As long as client code is written against the signature, the representation cannot be leaked.

def goodUsage(set: IntSet) = {
  import set._
  val s = add(1, add(10, add(5, empty)))
  contains(5, s)
}
// goodUsage: (set: IntSet)Boolean

If the user tries to assert the representation type, the type checker prevents it at compile time.

def badUsage(set: IntSet) = {
  import set._
  val s = add(10, add(1, empty))

  // Maybe it's a Vector
  s.reverse
  contains(10, Vector(10, 5, 1))
}
// <console>:23: error: value reverse is not a member of set.Repr
//          s.reverse
//            ^
// <console>:24: error: type mismatch;
//  found   : scala.collection.immutable.Vector[Int]
//  required: set.Repr
//          contains(10, Vector(10, 5, 1))
//                             ^

Parametricity

Abstract types enforce information hiding at the definition site (the definition of IntSet is what hides Repr). There is another mechanism that enforces information hiding, which pushes the constraint to the use site.

Consider implementing the following function.

def foo[A](a: A): A = ???

Given nothing is known about a, the only possible thing foo can do is return a. If instead of a type parameter the function was given more information..

def bar(a: String): String = "not even going to use `a`"

..that information can be leveraged to do unexpected things. This is similar to the first IntSet example when knowledge of the underlying Vector allowed unintended behavior to occur.

From the outside looking in, foo is universally quantified - the caller gets to pick any A they want. From the inside looking out, it is existentially quantified - the implementation knows only as much about A as there are constraints on A (in this case, nothing).

Consider another function listReplace.

def listReplace[A, B](as: List[A], b: B): List[B] = ???

Given the type parameters, listReplace looks fairly constrained. The name and signature suggests it takes each element of as and replaces it with b, returning a new list. However, even knowledge of List can lead to type checking implementations with strange behavior.

// Completely ignores the input parameters
def listReplace[A, B](as: List[A], b: B): List[B] = List.empty[B]

Here, knowledge of List allows the implementation to create a list out of thin air and use that in the implementation. If instead listReplace only knew about some F[_] where F is a Functor, the implementation becomes much more constrained.

trait Functor[F[_]] {
  def map[A, B](fa: F[A])(f: A => B): F[B]
}

implicit val listFunctor: Functor[List] =
  new Functor[List] {
    def map[A, B](fa: List[A])(f: A => B): List[B] =
      fa.map(f)
  }

def replace[F[_]: Functor, A, B](fa: F[A], b: B): F[B] =
  implicitly[Functor[F]].map(fa)(_ => b)
replace(List(1, 2, 3), "typelevel")
// res8: List[String] = List(typelevel, typelevel, typelevel)

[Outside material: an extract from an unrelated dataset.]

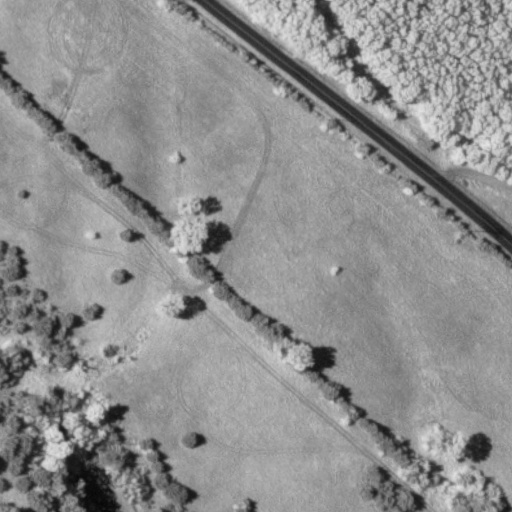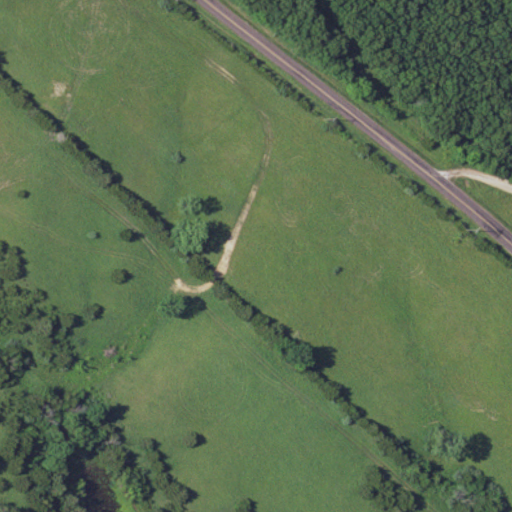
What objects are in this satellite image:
road: (355, 124)
road: (471, 176)
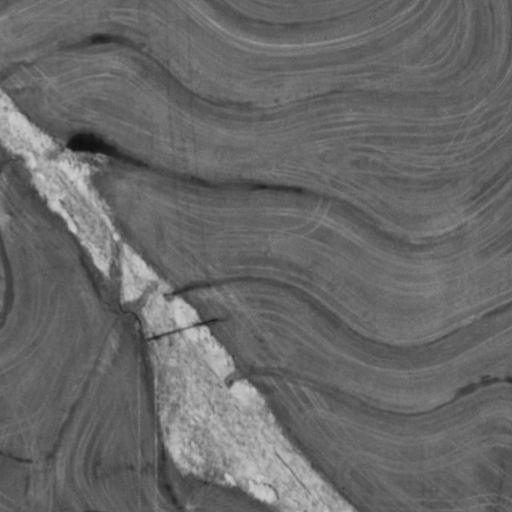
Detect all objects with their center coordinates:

Absent any knowledge of F other than the ability to map over it, replace is forced to do the correct thing. Put differently, irrelevant information about F is hidden.

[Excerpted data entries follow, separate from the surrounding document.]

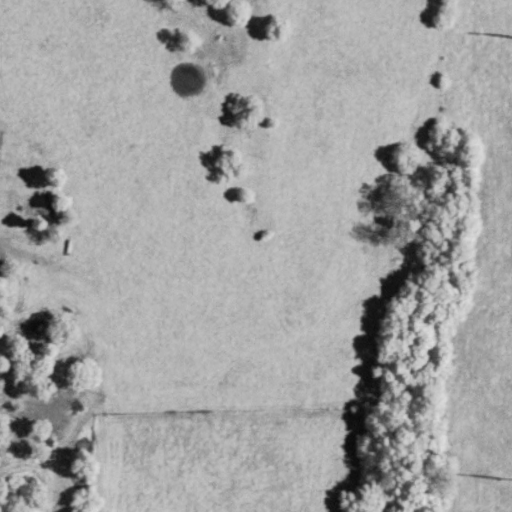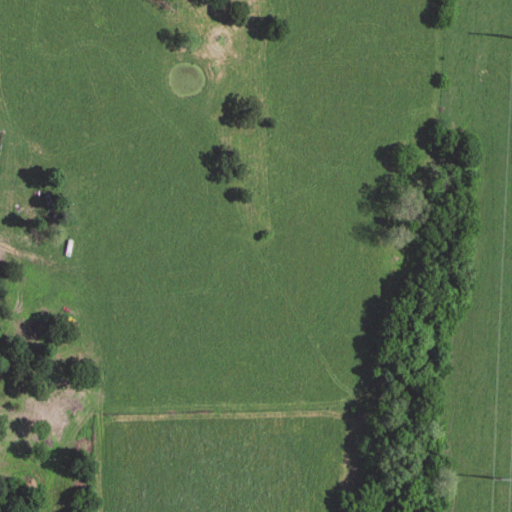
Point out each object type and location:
power tower: (495, 475)
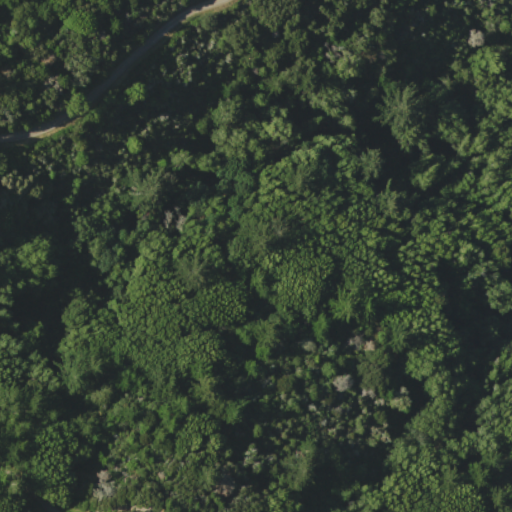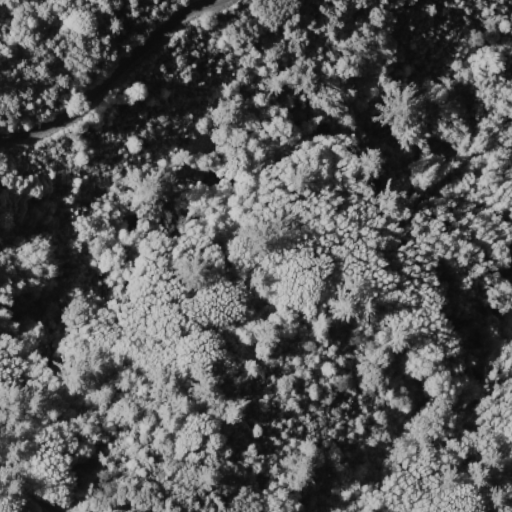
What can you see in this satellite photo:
road: (63, 301)
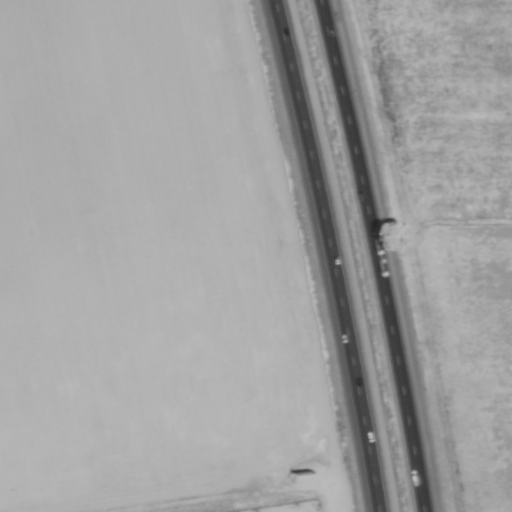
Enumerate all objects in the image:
road: (438, 223)
crop: (433, 235)
road: (330, 254)
road: (375, 254)
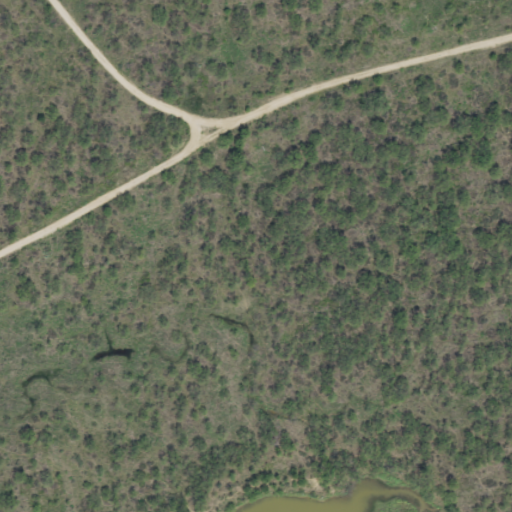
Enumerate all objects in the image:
road: (244, 134)
road: (2, 507)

The fundamental idea behind this is known as parametricity, made popular by Philip Wadler’s seminal Theorems for free! paper. The technique is best summarized by the following excerpt from the paper:

Write down the definition of a polymorphic function on a piece of paper. Tell me its type, but be careful not to let me see the function’s definition. I will tell you a theorem that the function satisfies.

Why types matter

Information hiding is a core tenet of good program design, and it is important to make sure it is enforced. Underlying information hiding is existential quantification, which can manifest itself in computation through abstract types and parametricity. Few languages support defining abstract type members, and fewer yet support higher-kinded types used in the replace example. It is therefore to the extent that a language’s type system is expressive that abstraction can be enforced.

This blog post was tested with Scala 2.11.7 using tut.